** Material erkunden **
(a) Gib aus dem Text über die Suche nach Kita-Plätzen den Abschnitt von „In diesem Jahr“ bis „Not einklagen können.“ wortgetreu wieder.
(b) Führe den Text über die Suche nach Kita-Plätzen im Anschluss an seinen letzten Satz weiter.

In diesem Jahr werden es viele Eltern ganz besonders schwer haben, einen Kita-Platz für ihr Kind zu finden. „Gerade für Eltern mit einem ersten Kind wird es ganz eng werden“, sagt Katrin Molkentin vom Landeselternausschuss Kita. Denn die Wartelisten vieler Kitas seien schon mit Geschwisterkindern und bereits registrierten Schwangerschaften gut gefüllt. „Auch nach dem August wird es wohl kaum besser“, sagte sie. Verstärkt würden Eltern anfragen, wie sie ihr Recht auf einem Kita-Platz ab dem ersten Geburtstag ihres Kindes zur Not einklagen können.

(Einträge aus einem Datensatz)
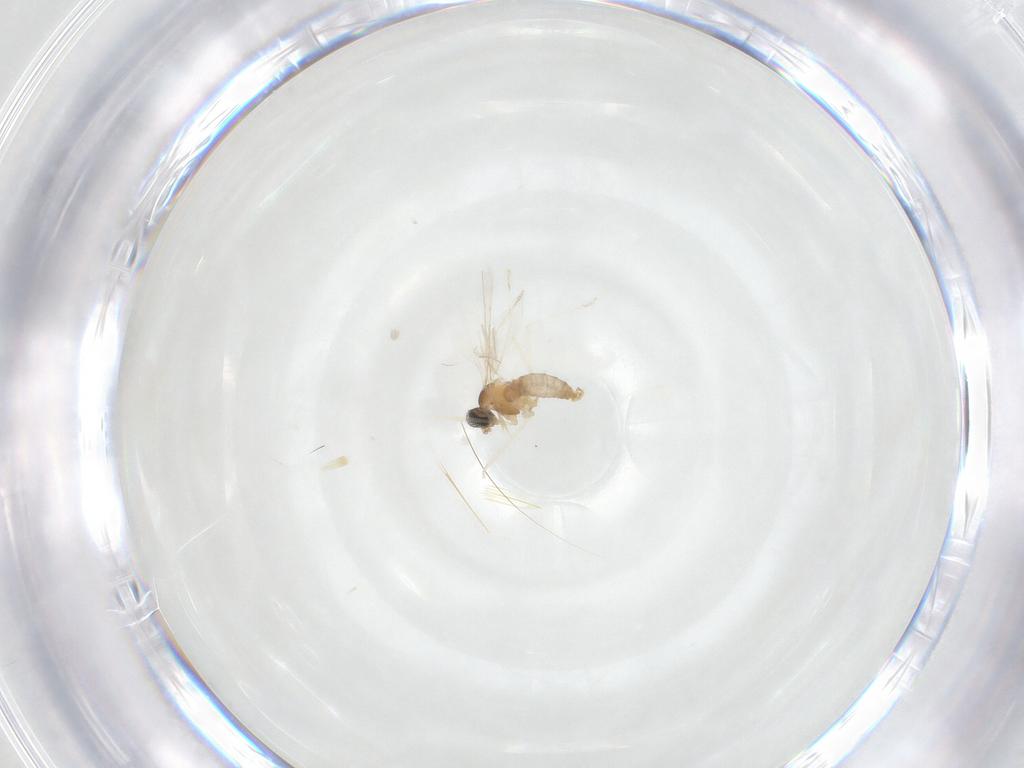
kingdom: Animalia
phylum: Arthropoda
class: Insecta
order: Diptera
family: Cecidomyiidae
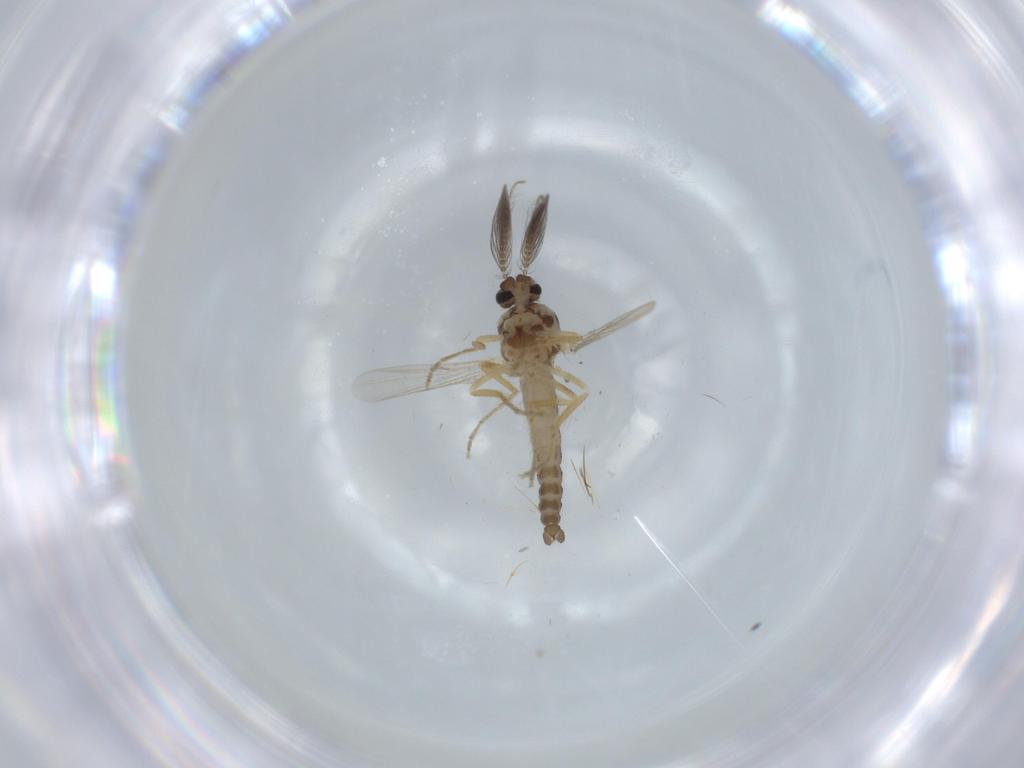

** Ergebnisse der Übung **
(a)
In diesem Jahr werden es viele Eltern ganz besonders schwer haben, einen Kita-Platz für ihr Kind zu finden. „Gerade für Eltern mit einem ersten Kind wird es ganz eng werden“, sagt Katrin Molkentin vom Landeselternausschuss Kita. Denn die Wartelisten vieler Kitas seien schon mit Geschwisterkindern und bereits registrierten Schwangerschaften gut gefüllt. „Auch nach dem August wird es wohl kaum besser“, sagte sie. Verstärkt würden Eltern anfragen, wie sie ihr Recht auf einem Kita-Platz ab dem ersten Geburtstag ihres Kindes zur Not einklagen können.

(b)
Mehr als 15 Klagen und Eilklagen sind bereits vor dem Verwaltungsgericht anhängig. Der Paritätische Wohlfahrtsverband geht davon aus, dass in diesem Jahr bis zu 3000 Plätze fehlen könnten. „So eng war es lange nicht“, sagte Kita-Referent Torsten Wischnewski-Ruschin. Er und weitere Kita-Betreiber haben das genau berechnet. Seit mehreren Jahren nämlich würden zum Sommer eines Jahres immer etwa fünf Prozent mehr Plätze gebraucht als zum Ende des Vorjahres. Am Jahresende 2017 lag die Zahl der angebotenen Kita-Plätze nach Angaben der Senatsverwaltung bei 163.000 Plätzen, wobei etwa 5000 offen waren.